While he spoke, Malcolm had been smoothing Kelpie all over with his palms; the moment the factor ceased talking, he ceased stroking, and with one arm thrown over the mare’s back, looked him full in the face.

“Gien ye imaigine, Maister Crathie,” he said, “’at I coont it ony rise i’ the warl’ ’at brings me un’er the orders o’ a man less honest than he micht be, ye’re mista’en. I dinna think it’s pride this time; I wad ile Blue Peter’s lang butes till him, but I winna lee for ony factor atween this an’ Davy Jones.”

It was too much. Mr Crathie’s feelings overcame him, and he was a wrathful man to see, as he strode up to the youth with clenched fist.

“Haud frae the mere, for God’s sake, Maister Crathie,” cried Malcolm.

But even as he spoke, two reversed Moorish arches of gleaming iron opened on the terror-quickened imagination of the factor a threatened descent from which his most potent instinct, that of self-preservation, shrank in horror. He started back white with dismay, having by a bare inch of space and a bare moment of time, escaped what he called Eternity. Dazed with fear he turned and had staggered half-way across the yard, as if going home, before he recovered himself. Then he turned again, and with what dignity he could scrape together said—

“MacPhail, you go about your business.”

In his foolish heart he believed Malcolm had made the brute strike out.

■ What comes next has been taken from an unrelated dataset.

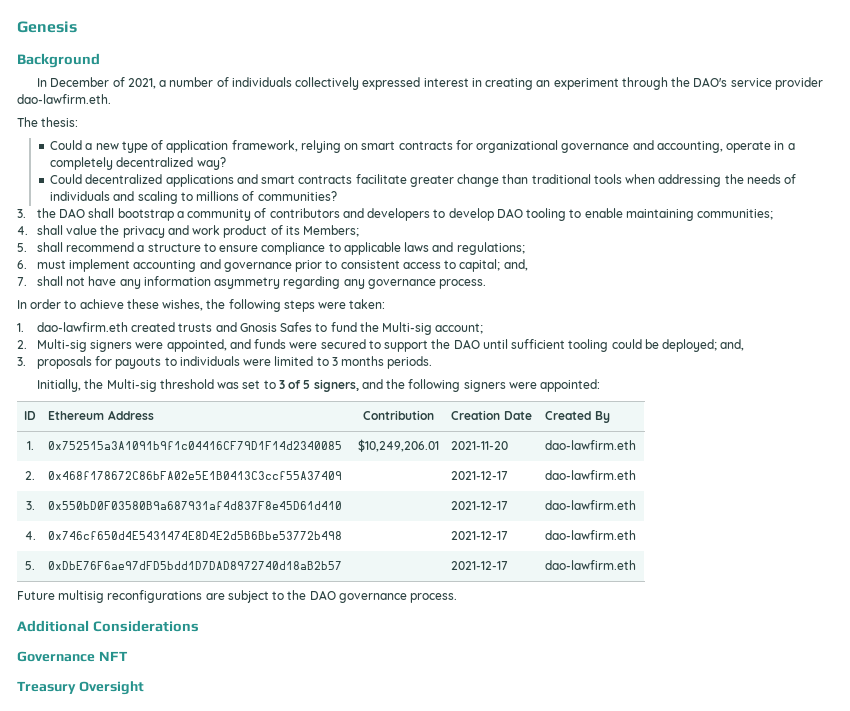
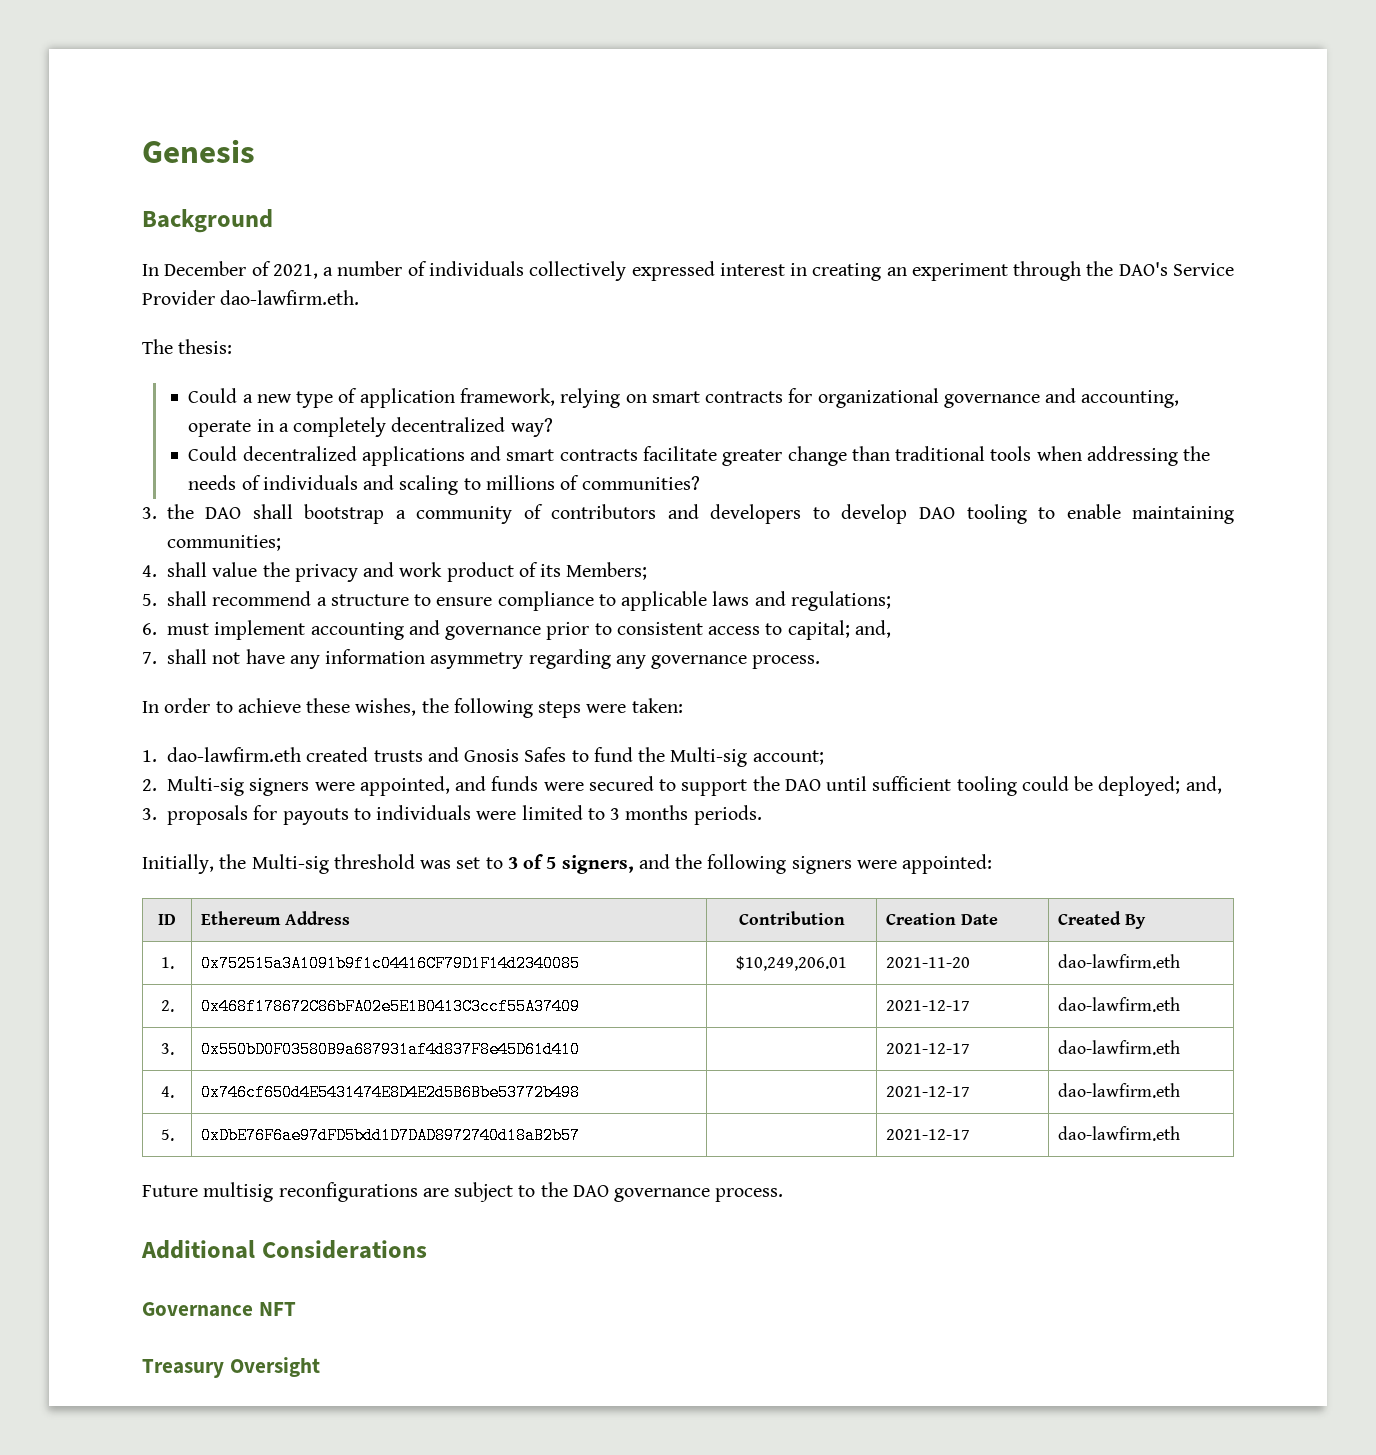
[730,77,823,90] service provider -> [1173,263,1235,276] [142,290,215,305] Service Provider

“I canna weel gang till Stoat comes hame,” answered Malcolm.

“If I see you about the place after sunset, I’ll horsewhip you,” said the factor, and walked away, showing the crown of his hat.

Malcolm again smiled oddly, but made no reply. He undid the mare’s halter, and took her into the stable. There he fed her, standing by her all the time she ate, and not once taking his eyes off her. His father, the late marquis, had bought her at the sale of the stud of a neighbouring laird, whose whole being had been devoted to horses, till the pale one came to fetch himself: the men about the stable had drugged her, and, taken with the splendid lines of the animal, nor seeing cause to doubt her temper as she quietly obeyed the halter, he had bid for her, and, as he thought, had her a great bargain. The accident that finally caused his death followed immediately after, and while he was ill no one cared to vex him by saying what she had turned out. But Malcolm had even then taken her in hand in the hope of taming her a little before his master, who often spoke of his latest purchase, should see her again. In this he had very partially succeeded; but if only for the sake of him whom he now knew for his father, nothing would have made him part with the animal. Besides, he had been compelled to use her with so much severity at times that he had grown attached to her from the reaction of pity as well as from admiration of her physical qualities, and the habitude of ministering to her wants and comforts. The factor, who knew Malcolm only as a servant, had afterwards allowed her to remain in his charge, merely in the hope, through his treatment, of by-and-by selling her, as she had been bought, for a faultless animal, but at a far better price.